◆ BRANO ESTRATTO:
Non dobbiamo pensare ai musei, infatti, come istituzioni neutre. In senso politico, questo è evidente. Ci sono (e ci sono state) innumerevoli discussioni sul colonialismo culturale portato avanti da alcune istituzioni museali: il Museo Egizio di Torino, ad esempio, è forse il più importante museo egittologico al mondo. Il fatto che si trovi in Italia solleva non poche questioni politiche: da dove derivano e come sono state ottenute le opere lì esposte? È giusto che sia l’Italia a trarne guadagno economico e non l’Egitto? Privando una nazione di importanti artefatti culturali non la si priva anche di una parte della sua identità storica? Più in generale, se si vede la nascita di questi spazi, si nota che i musei sono stati originariamente creati per ospitare il bottino della colonizzazione. Nel XVI secolo, le “wunderkammer” europee contenevano i tesori dell’età dell’esplorazione. Queste “stanze delle meraviglie” erano intrinsecamente occidentali e coloniali in quanto legate alla “scoperta” di “nuovi mondi” da parte dell’impero occidentale: le case e i musei che esponevano questi oggetti fungevano da spazio per i colonizzatori, generalmente ricchi, per rivendicare i manufatti come prova del loro dominio su altre culture e tale patrimonio come proprio. Ciò ha avuto forti implicazioni per l’identità nazionale e per gli sforzi di costruire una legittimità politica. Nelle parole dello storico dell’arte James Cuno, i musei funzionano così come strumenti di propaganda: sono ‹‹[U]sati per raccontare la storia del passato di una nazione e confermare la sua importanza attuale››.

◆ CONSEGNE DELL'ESERCIZIO:
(1) Le affermazioni seguenti concordano con il brano sui musei? Per ciascuna rispondi sì o no e cita fedelmente le parole del brano che lo stabiliscono.
(a) Il Museo Egizio di Torino è forse il più importante museo egittologico al mondo.
(b) Le "wunderkammer" europee contenevano i tesori dell'età dell'esplorazione nel XVIII secolo.
(c) I musei vanno considerati istituzioni neutre.
(2) Nel brano sui musei, quale professione viene attribuita a James Cuno?
(3) Quali sono tutte le domande che il brano sui musei pone a proposito del Museo Egizio di Torino? Riportale nell'ordine in cui compaiono.

◆ RIGHE DEL DATASET:
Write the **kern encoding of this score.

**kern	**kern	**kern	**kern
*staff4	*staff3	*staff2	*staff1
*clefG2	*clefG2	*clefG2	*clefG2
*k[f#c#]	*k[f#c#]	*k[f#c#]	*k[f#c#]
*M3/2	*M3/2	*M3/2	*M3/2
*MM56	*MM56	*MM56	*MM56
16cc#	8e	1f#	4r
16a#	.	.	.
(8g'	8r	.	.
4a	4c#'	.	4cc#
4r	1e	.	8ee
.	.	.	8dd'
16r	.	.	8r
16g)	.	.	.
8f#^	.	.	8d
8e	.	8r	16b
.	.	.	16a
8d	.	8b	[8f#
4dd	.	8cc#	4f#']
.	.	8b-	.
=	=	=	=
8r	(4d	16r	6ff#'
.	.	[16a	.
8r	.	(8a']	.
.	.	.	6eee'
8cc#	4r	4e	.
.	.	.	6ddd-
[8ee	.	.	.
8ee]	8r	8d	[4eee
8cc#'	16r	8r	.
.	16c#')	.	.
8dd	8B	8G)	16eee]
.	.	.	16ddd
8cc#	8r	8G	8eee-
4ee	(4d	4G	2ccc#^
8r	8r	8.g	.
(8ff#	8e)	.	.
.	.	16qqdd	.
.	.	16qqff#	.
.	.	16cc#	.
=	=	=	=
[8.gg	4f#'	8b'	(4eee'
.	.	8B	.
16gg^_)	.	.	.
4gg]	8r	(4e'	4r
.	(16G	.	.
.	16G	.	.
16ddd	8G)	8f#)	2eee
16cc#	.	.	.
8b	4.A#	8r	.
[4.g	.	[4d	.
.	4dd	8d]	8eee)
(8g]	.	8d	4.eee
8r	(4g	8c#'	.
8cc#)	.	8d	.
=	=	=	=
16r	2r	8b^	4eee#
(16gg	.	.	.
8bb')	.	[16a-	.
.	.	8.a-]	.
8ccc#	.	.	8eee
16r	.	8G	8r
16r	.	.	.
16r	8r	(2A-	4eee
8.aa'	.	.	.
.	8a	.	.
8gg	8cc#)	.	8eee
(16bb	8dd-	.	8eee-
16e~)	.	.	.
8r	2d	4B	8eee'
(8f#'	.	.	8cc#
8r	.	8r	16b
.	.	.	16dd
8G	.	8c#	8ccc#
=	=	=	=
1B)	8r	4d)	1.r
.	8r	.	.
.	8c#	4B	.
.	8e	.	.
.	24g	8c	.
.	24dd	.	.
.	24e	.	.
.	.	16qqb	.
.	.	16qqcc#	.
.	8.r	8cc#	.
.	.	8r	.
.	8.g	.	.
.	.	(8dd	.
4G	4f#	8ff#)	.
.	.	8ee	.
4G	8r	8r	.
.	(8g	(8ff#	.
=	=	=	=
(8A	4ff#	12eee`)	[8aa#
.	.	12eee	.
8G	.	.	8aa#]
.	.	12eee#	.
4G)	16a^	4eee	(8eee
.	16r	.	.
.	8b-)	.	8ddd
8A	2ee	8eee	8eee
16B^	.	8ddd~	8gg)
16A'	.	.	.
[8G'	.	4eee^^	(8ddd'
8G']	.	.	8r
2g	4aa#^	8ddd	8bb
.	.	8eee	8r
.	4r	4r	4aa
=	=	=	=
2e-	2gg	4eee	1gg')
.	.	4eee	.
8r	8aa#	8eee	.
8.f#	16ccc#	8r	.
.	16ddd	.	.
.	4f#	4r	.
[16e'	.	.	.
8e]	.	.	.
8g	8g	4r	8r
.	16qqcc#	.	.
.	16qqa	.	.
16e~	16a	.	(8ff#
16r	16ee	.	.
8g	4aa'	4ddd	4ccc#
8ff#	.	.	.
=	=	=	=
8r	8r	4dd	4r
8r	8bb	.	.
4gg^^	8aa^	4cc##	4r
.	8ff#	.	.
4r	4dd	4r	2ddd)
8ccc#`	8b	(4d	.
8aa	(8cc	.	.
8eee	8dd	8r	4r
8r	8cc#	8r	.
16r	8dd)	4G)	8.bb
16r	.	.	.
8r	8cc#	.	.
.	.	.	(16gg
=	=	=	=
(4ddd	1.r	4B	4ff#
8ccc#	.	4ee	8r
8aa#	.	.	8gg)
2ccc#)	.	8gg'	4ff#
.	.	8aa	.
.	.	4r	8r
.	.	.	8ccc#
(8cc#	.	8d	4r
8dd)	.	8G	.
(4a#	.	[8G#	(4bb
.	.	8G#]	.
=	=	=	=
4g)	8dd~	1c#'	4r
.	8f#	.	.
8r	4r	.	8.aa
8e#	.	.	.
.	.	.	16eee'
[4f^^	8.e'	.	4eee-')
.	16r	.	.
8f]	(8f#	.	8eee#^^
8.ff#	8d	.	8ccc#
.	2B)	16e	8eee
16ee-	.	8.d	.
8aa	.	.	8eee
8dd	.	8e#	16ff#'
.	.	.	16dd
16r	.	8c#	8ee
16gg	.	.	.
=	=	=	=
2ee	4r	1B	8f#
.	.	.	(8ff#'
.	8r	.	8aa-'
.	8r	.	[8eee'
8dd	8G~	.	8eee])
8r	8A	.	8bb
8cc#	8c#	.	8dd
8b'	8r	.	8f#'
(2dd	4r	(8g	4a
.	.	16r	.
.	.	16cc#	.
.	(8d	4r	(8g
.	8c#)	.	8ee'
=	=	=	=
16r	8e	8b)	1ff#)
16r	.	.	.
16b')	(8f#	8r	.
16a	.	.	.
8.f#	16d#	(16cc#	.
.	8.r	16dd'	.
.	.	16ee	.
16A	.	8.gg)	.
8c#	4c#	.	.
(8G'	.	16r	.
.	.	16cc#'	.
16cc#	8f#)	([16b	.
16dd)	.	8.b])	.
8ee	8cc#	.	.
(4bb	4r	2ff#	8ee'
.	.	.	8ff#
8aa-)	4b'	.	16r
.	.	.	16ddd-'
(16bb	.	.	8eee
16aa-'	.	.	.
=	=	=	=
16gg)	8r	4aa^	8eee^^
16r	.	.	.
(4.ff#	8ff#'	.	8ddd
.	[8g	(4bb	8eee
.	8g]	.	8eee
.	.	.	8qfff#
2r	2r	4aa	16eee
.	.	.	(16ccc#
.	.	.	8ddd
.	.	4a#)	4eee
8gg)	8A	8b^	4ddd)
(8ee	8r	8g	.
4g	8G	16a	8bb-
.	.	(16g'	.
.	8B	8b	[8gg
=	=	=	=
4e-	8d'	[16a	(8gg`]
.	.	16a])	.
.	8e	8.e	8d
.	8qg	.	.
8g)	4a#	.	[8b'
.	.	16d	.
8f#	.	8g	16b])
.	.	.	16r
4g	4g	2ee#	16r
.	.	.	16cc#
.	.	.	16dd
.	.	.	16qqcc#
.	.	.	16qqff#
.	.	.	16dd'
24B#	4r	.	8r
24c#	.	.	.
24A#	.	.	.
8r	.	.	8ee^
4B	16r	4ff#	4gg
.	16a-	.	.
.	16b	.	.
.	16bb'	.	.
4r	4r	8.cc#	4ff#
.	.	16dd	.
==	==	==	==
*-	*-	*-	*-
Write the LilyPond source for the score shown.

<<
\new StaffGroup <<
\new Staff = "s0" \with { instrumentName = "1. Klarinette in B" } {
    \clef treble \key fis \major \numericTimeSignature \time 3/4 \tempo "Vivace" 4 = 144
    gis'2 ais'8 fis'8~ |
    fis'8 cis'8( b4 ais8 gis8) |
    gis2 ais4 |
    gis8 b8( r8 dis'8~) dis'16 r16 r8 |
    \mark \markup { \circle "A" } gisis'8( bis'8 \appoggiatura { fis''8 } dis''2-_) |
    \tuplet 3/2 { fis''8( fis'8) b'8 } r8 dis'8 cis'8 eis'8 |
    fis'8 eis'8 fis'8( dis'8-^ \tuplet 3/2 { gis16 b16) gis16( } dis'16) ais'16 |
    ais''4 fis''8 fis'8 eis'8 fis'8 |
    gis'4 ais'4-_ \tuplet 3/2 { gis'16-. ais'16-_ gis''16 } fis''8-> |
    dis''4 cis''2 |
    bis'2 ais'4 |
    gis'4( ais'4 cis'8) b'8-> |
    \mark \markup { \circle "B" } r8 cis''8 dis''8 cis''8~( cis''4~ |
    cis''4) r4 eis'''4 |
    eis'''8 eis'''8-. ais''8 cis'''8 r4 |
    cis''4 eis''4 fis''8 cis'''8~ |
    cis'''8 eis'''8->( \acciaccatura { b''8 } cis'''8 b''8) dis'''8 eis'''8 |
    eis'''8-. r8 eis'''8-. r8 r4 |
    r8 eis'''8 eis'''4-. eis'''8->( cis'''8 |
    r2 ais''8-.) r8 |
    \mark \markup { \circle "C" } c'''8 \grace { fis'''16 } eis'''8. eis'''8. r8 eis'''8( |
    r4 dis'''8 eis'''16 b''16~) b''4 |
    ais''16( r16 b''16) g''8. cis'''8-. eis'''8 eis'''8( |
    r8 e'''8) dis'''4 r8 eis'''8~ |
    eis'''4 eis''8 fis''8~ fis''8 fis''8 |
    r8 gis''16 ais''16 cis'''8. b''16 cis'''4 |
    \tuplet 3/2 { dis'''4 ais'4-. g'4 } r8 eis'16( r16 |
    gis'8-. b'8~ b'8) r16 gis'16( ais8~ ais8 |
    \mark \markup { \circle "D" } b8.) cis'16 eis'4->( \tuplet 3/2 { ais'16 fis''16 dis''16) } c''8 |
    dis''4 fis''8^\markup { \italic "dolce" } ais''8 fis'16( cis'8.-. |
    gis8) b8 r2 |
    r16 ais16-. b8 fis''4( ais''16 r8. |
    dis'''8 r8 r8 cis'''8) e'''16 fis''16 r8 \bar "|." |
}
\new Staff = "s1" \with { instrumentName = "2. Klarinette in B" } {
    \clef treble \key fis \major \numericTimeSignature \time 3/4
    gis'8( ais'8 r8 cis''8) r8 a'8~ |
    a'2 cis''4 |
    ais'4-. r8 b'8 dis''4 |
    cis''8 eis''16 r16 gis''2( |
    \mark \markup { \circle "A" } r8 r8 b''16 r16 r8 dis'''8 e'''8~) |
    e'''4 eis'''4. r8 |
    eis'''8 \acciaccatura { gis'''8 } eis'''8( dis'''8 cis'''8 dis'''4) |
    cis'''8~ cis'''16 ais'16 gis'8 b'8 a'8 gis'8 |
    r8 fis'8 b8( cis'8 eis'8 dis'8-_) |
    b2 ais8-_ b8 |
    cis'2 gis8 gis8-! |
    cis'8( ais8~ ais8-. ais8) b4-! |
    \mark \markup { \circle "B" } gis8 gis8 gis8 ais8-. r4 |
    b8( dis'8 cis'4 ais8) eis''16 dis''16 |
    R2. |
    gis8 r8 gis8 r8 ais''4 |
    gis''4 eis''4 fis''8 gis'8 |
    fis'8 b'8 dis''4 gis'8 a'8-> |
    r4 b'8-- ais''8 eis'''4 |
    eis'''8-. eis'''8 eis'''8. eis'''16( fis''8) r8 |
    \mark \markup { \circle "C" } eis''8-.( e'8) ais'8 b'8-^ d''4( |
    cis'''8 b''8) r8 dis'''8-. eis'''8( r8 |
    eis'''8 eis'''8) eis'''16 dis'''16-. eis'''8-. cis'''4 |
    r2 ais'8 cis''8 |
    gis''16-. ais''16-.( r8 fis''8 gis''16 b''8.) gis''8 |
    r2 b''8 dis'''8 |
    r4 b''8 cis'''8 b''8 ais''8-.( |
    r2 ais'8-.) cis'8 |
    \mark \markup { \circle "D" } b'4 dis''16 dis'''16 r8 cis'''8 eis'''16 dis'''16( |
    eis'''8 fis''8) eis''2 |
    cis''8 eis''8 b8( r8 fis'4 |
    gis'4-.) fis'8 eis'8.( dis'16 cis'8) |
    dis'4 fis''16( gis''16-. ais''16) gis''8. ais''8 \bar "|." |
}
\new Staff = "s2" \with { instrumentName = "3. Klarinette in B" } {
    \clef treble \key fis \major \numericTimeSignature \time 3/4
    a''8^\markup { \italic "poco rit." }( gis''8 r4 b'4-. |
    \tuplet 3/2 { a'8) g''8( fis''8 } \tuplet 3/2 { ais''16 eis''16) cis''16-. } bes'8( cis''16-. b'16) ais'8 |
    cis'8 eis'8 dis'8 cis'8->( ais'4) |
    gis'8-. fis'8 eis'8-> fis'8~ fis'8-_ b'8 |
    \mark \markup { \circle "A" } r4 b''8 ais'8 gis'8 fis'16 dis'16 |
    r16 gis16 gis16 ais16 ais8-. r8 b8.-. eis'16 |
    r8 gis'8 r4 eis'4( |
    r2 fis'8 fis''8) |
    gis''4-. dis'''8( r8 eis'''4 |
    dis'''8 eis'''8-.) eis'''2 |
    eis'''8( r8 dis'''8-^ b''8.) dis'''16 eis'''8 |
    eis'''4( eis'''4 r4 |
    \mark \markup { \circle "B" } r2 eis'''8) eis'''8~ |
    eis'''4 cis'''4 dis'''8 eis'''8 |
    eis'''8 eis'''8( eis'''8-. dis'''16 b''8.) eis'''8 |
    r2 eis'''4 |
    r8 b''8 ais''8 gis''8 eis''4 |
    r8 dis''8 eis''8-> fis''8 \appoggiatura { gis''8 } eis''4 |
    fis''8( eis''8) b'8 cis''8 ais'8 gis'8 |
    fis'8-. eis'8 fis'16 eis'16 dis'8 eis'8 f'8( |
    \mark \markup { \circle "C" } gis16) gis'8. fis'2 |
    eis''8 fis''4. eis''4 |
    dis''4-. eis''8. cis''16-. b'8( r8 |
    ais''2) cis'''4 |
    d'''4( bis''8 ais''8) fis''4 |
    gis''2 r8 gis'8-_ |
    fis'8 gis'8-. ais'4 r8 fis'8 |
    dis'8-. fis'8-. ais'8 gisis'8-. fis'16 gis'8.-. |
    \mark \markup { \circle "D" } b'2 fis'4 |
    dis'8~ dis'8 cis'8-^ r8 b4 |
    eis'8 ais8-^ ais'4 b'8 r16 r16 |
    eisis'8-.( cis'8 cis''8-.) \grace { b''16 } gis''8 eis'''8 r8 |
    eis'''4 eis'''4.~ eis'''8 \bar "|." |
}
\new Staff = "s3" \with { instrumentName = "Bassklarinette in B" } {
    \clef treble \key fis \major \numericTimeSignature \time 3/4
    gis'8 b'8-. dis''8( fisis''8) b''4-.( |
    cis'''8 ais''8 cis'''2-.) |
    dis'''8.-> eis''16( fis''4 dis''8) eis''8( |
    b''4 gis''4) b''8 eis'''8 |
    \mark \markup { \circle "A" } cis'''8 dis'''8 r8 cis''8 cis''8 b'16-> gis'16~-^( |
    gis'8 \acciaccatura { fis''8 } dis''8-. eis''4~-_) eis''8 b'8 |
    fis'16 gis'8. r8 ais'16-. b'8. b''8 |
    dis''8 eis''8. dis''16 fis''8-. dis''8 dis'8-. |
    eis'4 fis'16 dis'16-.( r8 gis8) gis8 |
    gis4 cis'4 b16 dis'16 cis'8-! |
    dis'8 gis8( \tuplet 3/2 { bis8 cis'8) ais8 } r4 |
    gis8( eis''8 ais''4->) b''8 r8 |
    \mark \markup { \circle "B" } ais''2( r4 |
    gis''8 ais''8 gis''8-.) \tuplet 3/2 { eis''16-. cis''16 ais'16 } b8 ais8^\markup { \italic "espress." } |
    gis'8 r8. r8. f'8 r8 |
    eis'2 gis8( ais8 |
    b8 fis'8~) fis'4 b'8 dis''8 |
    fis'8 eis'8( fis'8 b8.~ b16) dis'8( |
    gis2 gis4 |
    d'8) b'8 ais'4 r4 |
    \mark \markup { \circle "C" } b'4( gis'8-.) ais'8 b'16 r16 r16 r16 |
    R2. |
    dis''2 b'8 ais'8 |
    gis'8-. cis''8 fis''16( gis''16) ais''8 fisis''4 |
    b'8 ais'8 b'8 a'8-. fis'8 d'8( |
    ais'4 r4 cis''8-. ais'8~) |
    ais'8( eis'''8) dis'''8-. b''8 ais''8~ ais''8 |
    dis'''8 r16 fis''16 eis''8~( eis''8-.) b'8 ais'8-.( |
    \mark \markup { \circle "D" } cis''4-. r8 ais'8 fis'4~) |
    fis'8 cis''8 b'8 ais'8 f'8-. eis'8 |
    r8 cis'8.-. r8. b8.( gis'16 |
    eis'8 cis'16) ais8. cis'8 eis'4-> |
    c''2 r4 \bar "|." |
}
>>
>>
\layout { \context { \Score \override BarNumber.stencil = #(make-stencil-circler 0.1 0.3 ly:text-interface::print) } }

◆ SOLUZIONI DELL'ESERCIZIO:
(1)
(a) Sì: "il Museo Egizio di Torino, ad esempio, è forse il più importante museo egittologico al mondo"
(b) No: "Nel XVI secolo, le “wunderkammer” europee contenevano i tesori dell’età dell’esplorazione."
(c) No: "Non dobbiamo pensare ai musei, infatti, come istituzioni neutre."

(2) È uno storico dell'arte.

(3)
1. da dove derivano e come sono state ottenute le opere lì esposte?
2. È giusto che sia l’Italia a trarne guadagno economico e non l’Egitto?
3. Privando una nazione di importanti artefatti culturali non la si priva anche di una parte della sua identità storica?